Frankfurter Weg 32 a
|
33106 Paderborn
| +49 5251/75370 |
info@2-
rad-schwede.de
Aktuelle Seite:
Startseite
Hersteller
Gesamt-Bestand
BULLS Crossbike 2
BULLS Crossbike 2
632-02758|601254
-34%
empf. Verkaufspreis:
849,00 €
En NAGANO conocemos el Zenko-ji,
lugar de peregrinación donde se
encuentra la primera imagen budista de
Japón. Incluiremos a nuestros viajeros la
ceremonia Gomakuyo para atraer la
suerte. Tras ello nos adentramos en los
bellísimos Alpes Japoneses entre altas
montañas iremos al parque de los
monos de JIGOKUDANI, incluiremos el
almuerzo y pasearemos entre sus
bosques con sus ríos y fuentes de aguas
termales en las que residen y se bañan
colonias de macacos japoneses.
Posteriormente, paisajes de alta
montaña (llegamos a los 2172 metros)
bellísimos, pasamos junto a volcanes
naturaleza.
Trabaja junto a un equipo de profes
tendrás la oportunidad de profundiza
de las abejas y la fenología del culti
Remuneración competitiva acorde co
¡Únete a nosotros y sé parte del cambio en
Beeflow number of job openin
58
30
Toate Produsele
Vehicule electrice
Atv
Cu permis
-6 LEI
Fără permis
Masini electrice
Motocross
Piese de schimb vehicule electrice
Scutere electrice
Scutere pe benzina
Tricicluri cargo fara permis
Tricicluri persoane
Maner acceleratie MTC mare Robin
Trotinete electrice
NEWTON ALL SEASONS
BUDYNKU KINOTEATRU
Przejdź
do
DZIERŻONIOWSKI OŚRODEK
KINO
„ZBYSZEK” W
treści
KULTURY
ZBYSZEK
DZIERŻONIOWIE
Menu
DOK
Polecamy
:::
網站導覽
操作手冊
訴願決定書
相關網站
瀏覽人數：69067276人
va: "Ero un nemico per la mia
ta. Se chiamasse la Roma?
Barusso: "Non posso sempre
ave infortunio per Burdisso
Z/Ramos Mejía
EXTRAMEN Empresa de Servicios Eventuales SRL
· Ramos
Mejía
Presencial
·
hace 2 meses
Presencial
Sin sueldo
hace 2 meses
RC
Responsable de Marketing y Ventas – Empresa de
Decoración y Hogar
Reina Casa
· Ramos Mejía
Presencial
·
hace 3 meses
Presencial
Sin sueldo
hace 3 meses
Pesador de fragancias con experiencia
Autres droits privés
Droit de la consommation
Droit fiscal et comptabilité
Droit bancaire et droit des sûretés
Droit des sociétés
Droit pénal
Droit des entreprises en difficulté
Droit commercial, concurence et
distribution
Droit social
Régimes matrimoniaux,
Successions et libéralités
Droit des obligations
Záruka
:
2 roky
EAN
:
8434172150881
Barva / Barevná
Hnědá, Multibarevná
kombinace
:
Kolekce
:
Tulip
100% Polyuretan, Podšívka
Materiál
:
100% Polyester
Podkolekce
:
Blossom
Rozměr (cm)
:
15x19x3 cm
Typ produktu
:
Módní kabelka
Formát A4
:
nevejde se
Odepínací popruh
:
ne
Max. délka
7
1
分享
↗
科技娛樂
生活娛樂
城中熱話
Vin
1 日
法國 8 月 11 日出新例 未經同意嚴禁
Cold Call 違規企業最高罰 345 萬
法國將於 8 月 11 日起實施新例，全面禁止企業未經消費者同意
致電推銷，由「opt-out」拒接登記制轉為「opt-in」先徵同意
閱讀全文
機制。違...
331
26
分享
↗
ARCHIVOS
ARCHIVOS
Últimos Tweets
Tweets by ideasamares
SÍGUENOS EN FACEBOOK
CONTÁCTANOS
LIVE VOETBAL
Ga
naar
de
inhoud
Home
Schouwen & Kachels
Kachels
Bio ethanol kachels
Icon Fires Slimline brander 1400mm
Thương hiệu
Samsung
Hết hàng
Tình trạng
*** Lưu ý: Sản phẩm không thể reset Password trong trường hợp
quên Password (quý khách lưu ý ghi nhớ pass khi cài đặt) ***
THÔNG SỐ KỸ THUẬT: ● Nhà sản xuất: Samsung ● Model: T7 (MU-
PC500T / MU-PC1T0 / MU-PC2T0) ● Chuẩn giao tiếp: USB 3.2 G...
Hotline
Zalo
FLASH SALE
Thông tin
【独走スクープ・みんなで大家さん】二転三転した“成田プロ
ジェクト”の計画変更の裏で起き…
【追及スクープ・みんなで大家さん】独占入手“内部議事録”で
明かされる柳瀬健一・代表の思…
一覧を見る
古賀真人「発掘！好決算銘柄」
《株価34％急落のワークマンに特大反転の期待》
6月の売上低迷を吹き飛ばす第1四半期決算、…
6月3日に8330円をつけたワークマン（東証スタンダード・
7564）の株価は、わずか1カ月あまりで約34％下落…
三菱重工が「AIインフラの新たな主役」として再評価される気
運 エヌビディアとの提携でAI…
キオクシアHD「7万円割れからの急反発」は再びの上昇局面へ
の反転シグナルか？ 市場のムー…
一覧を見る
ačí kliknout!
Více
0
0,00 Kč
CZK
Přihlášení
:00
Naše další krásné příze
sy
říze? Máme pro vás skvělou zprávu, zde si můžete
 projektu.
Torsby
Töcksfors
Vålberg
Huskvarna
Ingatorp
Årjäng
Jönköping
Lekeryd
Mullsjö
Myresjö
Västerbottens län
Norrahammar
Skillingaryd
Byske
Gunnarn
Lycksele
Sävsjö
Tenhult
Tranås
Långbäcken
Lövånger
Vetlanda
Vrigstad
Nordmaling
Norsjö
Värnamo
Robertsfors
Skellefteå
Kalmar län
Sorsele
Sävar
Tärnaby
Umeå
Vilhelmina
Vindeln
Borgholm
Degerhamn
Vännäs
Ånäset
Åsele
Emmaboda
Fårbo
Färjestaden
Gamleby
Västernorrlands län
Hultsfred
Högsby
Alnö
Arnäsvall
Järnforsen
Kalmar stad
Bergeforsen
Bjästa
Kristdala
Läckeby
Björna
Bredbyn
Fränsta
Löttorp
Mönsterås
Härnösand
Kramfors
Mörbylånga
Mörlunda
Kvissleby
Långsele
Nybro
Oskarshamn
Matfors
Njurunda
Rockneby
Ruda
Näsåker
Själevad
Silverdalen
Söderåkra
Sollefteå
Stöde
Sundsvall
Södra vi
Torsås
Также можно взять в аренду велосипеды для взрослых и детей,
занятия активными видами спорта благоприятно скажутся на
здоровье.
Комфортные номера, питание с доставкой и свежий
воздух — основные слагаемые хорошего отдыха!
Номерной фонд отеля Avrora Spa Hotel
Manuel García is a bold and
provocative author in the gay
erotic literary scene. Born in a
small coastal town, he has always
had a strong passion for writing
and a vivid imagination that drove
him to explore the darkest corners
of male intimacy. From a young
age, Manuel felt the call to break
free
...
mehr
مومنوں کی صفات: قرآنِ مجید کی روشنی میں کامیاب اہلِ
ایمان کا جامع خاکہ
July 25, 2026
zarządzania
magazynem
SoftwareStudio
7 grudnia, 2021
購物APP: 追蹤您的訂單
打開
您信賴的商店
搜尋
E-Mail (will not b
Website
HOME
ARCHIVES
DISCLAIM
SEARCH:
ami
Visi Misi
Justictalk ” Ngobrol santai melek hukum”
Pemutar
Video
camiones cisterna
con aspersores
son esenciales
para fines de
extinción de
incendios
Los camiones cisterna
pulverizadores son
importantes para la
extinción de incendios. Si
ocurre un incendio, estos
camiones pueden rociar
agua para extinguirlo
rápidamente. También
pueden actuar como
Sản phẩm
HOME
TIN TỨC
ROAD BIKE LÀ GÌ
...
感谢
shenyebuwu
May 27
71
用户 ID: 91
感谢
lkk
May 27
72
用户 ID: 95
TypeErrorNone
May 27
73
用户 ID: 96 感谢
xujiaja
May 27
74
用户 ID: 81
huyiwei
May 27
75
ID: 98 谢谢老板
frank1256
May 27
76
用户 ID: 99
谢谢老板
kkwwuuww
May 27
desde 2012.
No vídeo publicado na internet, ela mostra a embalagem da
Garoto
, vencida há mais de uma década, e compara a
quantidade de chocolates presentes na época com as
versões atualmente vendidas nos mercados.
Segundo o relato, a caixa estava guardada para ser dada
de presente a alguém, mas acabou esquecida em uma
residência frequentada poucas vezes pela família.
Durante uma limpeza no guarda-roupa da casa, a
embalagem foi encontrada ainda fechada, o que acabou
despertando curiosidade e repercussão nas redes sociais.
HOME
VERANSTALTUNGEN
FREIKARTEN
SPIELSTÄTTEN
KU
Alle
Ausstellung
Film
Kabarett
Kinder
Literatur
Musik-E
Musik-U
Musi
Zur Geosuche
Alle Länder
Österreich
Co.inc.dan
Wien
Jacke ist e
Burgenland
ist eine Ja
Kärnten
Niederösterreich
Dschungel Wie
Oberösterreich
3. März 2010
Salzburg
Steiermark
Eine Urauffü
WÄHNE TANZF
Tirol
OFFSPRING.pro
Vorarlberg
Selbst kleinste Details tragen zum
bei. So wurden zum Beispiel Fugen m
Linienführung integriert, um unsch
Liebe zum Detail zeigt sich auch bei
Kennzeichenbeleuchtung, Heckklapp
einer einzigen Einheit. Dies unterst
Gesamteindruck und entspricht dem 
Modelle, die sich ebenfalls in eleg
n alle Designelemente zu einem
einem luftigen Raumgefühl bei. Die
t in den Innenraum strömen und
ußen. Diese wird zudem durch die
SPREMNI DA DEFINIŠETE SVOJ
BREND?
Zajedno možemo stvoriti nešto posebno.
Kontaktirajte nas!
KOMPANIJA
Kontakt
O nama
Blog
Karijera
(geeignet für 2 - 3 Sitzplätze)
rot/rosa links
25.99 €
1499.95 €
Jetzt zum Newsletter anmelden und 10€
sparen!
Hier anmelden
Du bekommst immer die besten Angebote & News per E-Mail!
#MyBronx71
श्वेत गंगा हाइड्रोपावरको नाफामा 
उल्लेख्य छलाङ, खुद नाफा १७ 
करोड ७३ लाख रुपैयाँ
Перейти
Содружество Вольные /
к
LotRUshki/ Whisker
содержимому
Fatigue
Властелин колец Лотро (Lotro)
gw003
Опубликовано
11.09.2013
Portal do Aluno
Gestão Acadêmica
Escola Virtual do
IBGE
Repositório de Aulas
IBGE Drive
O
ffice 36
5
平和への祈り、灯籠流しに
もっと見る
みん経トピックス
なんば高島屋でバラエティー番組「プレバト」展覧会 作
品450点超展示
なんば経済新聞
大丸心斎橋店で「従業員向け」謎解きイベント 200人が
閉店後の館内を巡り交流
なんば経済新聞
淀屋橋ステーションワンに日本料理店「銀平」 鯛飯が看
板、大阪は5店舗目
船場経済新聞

Problem requirements: Nothing should be returned except the lines from the first line of the data above through the line with "Responsable de Marketing", each one exact.

Solution to the problem:
Frankfurter Weg 32 a
|
33106 Paderborn
| +49 5251/75370 |
info@2-
rad-schwede.de
Aktuelle Seite:
Startseite
Hersteller
Gesamt-Bestand
BULLS Crossbike 2
BULLS Crossbike 2
632-02758|601254
-34%
empf. Verkaufspreis:
849,00 €
En NAGANO conocemos el Zenko-ji,
lugar de peregrinación donde se
encuentra la primera imagen budista de
Japón. Incluiremos a nuestros viajeros la
ceremonia Gomakuyo para atraer la
suerte. Tras ello nos adentramos en los
bellísimos Alpes Japoneses entre altas
montañas iremos al parque de los
monos de JIGOKUDANI, incluiremos el
almuerzo y pasearemos entre sus
bosques con sus ríos y fuentes de aguas
termales en las que residen y se bañan
colonias de macacos japoneses.
Posteriormente, paisajes de alta
montaña (llegamos a los 2172 metros)
bellísimos, pasamos junto a volcanes
naturaleza.
Trabaja junto a un equipo de profes
tendrás la oportunidad de profundiza
de las abejas y la fenología del culti
Remuneración competitiva acorde co
¡Únete a nosotros y sé parte del cambio en
Beeflow number of job openin
58
30
Toate Produsele
Vehicule electrice
Atv
Cu permis
-6 LEI
Fără permis
Masini electrice
Motocross
Piese de schimb vehicule electrice
Scutere electrice
Scutere pe benzina
Tricicluri cargo fara permis
Tricicluri persoane
Maner acceleratie MTC mare Robin
Trotinete electrice
NEWTON ALL SEASONS
BUDYNKU KINOTEATRU
Przejdź
do
DZIERŻONIOWSKI OŚRODEK
KINO
„ZBYSZEK” W
treści
KULTURY
ZBYSZEK
DZIERŻONIOWIE
Menu
DOK
Polecamy
:::
網站導覽
操作手冊
訴願決定書
相關網站
瀏覽人數：69067276人
va: "Ero un nemico per la mia
ta. Se chiamasse la Roma?
Barusso: "Non posso sempre
ave infortunio per Burdisso
Z/Ramos Mejía
EXTRAMEN Empresa de Servicios Eventuales SRL
· Ramos
Mejía
Presencial
·
hace 2 meses
Presencial
Sin sueldo
hace 2 meses
RC
Responsable de Marketing y Ventas – Empresa de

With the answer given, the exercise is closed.